12. Jurisdiction and Governing Law. The formation, construction, interpretation, and enforceability of your contract with OMG Contigo as set forth in this Distributor Agreement and any incorporated documents shall be governed by and interpreted in all respects under the laws of the State of [INSERT STATE NAME] without regard to conflict of law provisions. As for Louisiana residents, notwithstanding the foregoing, Louisiana residents may bring an action against OMG Contigo with jurisdiction and venue as provided by Louisiana law.
13. Dispute Resolution. All disputes and claims relating to OMG Contigo, its products and services, the rights and obligations of an OMG Contigo Distributor, or any other claims or causes of action relating to the performance of either a Distributor or OMG Contigo under the Agreement or the OMG Contigo Policies and Procedures shall be settled totally and finally by arbitration as enumerated in the Policies and Procedures in [INSERT CITY], [INSERT STATE] or such other location as OMG Contigo prescribes, in accordance with the Federal Arbitration Act and the Commercial Arbitration Rules of the American Arbitration Association, except that all parties shall be entitled to discovery rights allowed under the Federal Rules of Civil Procedure. Additionally, you agree not to initiate or participate in any class action proceeding against OMG Contigo, whether in a judicial or mediation or arbitration proceeding, and you waive all rights to become a member of any certified class in any lawsuit or proceeding. This agreement to arbitrate shall survive any termination or expiration of the Agreement. Nothing in the Agreement shall prevent OMG Contigo from applying to and obtaining from any court having jurisdiction a writ of attachment, garnishment, temporary injunction, preliminary injunction, permanent injunction or other equitable relief available to safeguard and protect its interest prior to, during or following the filing of any arbitration or other proceeding or pending the rendition of a decision or award in connection with any arbitration or other proceeding.

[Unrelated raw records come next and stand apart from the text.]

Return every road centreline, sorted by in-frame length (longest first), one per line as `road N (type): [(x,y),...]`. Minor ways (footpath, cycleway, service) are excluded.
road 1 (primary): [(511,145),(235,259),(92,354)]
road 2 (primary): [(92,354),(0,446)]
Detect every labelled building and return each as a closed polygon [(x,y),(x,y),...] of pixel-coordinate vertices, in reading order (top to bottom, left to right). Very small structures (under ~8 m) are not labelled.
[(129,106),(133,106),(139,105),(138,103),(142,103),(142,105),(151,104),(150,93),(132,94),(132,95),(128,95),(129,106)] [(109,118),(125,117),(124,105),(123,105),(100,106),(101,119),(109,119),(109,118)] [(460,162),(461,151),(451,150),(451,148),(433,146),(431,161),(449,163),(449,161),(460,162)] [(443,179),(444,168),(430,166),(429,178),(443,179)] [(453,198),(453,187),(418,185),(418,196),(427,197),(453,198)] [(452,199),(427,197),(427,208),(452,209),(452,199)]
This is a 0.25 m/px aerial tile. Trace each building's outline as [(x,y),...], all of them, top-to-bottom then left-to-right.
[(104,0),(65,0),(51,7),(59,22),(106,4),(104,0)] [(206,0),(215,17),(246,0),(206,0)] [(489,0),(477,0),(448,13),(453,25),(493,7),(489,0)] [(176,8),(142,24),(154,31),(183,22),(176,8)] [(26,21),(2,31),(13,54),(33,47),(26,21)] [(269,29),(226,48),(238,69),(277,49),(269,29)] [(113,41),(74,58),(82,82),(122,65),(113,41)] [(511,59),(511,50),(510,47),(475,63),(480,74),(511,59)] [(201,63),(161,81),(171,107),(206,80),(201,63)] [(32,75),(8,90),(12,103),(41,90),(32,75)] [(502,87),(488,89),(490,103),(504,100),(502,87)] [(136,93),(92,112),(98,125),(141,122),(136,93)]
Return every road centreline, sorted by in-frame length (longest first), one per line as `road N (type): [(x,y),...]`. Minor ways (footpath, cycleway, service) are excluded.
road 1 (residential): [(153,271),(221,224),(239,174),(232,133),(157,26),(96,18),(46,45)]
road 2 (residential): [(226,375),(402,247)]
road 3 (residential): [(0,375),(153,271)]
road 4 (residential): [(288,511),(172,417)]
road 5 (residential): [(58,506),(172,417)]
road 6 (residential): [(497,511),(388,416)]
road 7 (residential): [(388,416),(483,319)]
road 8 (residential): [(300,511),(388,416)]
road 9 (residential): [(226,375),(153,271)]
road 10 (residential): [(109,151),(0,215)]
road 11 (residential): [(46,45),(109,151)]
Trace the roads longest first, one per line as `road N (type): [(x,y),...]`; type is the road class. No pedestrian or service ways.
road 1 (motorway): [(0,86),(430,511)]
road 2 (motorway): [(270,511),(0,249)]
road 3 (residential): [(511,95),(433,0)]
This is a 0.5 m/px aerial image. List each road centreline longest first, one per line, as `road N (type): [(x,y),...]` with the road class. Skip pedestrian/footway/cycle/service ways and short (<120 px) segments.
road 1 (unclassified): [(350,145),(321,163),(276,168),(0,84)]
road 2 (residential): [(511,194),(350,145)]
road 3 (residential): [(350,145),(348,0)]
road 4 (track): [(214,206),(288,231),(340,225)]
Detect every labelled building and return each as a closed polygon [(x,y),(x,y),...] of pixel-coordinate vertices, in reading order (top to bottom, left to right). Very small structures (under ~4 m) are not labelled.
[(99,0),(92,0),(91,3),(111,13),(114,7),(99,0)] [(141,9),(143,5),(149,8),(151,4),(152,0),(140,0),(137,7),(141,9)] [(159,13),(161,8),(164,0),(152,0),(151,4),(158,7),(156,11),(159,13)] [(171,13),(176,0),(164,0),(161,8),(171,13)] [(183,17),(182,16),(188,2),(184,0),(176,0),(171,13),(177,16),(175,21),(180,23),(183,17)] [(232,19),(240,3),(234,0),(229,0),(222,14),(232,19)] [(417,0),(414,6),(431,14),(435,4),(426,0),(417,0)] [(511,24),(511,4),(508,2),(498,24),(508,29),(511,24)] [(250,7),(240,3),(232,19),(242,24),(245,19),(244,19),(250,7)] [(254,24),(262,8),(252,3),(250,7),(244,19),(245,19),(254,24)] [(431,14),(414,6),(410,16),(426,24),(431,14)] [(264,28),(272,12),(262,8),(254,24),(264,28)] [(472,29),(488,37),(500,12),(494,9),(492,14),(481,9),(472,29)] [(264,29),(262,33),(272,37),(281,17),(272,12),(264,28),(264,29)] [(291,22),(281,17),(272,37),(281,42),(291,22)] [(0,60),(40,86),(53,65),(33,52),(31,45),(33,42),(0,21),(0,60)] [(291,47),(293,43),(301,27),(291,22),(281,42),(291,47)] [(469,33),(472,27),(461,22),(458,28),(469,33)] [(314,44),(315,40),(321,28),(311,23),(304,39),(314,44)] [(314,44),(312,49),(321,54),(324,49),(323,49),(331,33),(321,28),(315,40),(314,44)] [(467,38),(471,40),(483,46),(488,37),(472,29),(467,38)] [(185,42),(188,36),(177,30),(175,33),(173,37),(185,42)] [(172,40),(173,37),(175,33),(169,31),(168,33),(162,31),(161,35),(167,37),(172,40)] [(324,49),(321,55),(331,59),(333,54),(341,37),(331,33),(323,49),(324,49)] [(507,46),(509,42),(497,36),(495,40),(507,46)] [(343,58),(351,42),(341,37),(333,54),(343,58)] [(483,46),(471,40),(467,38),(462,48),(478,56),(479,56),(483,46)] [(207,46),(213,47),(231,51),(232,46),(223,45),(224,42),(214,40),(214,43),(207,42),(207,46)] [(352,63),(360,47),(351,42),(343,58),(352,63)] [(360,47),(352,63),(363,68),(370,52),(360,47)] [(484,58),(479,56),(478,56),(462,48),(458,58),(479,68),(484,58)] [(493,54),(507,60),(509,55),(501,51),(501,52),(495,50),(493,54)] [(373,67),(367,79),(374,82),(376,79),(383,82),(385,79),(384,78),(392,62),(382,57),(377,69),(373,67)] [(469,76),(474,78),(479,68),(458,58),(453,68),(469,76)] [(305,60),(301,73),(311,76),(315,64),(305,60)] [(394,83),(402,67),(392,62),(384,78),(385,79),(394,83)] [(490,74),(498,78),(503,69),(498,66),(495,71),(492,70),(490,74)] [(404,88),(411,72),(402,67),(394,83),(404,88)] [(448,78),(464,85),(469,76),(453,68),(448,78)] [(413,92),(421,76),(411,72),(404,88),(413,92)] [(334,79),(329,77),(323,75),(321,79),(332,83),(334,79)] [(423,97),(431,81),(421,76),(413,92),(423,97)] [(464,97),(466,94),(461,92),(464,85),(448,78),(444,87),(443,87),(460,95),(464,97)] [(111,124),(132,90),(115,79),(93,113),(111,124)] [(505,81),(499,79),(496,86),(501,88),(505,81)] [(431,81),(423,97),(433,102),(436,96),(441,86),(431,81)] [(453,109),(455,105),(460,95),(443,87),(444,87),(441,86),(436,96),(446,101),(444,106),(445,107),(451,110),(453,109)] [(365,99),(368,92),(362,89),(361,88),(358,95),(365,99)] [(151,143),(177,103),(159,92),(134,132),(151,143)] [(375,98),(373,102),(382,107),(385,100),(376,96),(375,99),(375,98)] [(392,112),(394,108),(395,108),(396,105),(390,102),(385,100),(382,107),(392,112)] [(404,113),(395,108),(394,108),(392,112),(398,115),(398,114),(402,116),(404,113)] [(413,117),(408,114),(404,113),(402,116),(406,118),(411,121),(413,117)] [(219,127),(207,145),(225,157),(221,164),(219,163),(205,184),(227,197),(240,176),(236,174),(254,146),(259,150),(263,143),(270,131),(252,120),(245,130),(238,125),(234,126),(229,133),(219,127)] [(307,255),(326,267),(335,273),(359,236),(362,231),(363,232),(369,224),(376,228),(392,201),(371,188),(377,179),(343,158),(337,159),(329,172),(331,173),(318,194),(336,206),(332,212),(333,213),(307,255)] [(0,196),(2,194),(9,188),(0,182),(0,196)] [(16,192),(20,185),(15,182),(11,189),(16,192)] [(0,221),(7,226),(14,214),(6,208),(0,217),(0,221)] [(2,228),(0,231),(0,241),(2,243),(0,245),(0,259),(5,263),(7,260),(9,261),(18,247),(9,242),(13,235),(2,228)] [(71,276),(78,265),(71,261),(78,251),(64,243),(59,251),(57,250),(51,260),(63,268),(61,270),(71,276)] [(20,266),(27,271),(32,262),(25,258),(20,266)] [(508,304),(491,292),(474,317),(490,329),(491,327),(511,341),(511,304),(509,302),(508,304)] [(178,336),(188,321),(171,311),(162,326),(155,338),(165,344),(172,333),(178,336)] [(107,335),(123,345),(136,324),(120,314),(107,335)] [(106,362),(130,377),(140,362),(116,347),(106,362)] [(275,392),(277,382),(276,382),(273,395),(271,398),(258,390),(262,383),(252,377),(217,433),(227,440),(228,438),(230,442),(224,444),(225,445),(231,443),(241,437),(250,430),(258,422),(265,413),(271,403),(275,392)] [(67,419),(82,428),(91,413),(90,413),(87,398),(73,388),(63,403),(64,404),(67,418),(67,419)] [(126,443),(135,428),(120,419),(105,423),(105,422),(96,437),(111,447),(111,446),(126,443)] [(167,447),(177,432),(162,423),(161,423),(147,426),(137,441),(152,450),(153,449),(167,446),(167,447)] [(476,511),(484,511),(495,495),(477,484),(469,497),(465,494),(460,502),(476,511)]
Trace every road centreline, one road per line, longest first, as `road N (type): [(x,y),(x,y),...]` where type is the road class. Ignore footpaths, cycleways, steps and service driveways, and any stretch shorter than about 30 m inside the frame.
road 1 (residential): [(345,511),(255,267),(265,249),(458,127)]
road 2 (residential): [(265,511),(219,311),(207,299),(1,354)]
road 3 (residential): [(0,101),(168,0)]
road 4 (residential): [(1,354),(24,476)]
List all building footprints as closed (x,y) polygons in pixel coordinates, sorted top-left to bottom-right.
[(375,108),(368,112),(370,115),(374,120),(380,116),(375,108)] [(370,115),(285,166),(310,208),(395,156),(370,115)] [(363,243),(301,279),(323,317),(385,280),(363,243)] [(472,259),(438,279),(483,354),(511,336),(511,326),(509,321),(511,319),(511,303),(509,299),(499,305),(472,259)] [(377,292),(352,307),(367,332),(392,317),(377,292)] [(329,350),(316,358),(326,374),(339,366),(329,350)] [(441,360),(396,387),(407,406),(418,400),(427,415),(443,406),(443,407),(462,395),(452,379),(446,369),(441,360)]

14. Time Limitation. If a Distributor wishes to bring an action against OMG Contigo for any act or omission relating to or arising from the Agreement, such action must be brought within one (1) year from the date of the alleged conduct giving rise to the cause of action. Distributor waives all claims that any other statutes of limitations apply.
15. Miscellaneous. If any provision of the Agreement is held to be invalid or unenforceable, such provision shall be reformed only to the extent necessary to make it enforceable, and the balance of the Agreement will remain in full force and effect. This Agreement may be executed in any number of counterparts, each of which shall be deemed an original, but all of which together shall constitute one instrument. The provisions of this Agreement, including all documents incorporated herein by reference, embody the whole agreement between you and OMG Contigo and supersedes any prior agreements, understandings, and obligations between you and OMG Contigo concerning the subject matter of your contract with OMG Contigo.
16. Notice of Right to Cancel. You may request a refund on your enrollment fee if it’s done within 5 business days from the date of enrollment. If you cancel, any enrollment fees paid will be returned within 5) business days following receipt by the seller of your cancellation notice. To cancel this transaction, mail or deliver written notice, to Doral,FL, not later than midnight of the 5 business day following the date of this Agreement.
17. Submission of Electronic W-9. Under penalty of perjury, I certify that (1) the number shown on this form is my correct taxpayer identification number (or I am waiting for a number to be issued to me), and (2), I am not subject to backup withholding because: (a) I am exempt from backup withholding, or (b) I have not been notified by the Internal Revenue Service (IRS) that I am subject to backup withholding as a result of a failure to report all interest or dividends, or (c) the IRS has notified me that I am no longer subject to backup withholding, and (3) I am a U.S. Citizen or other U.S. person.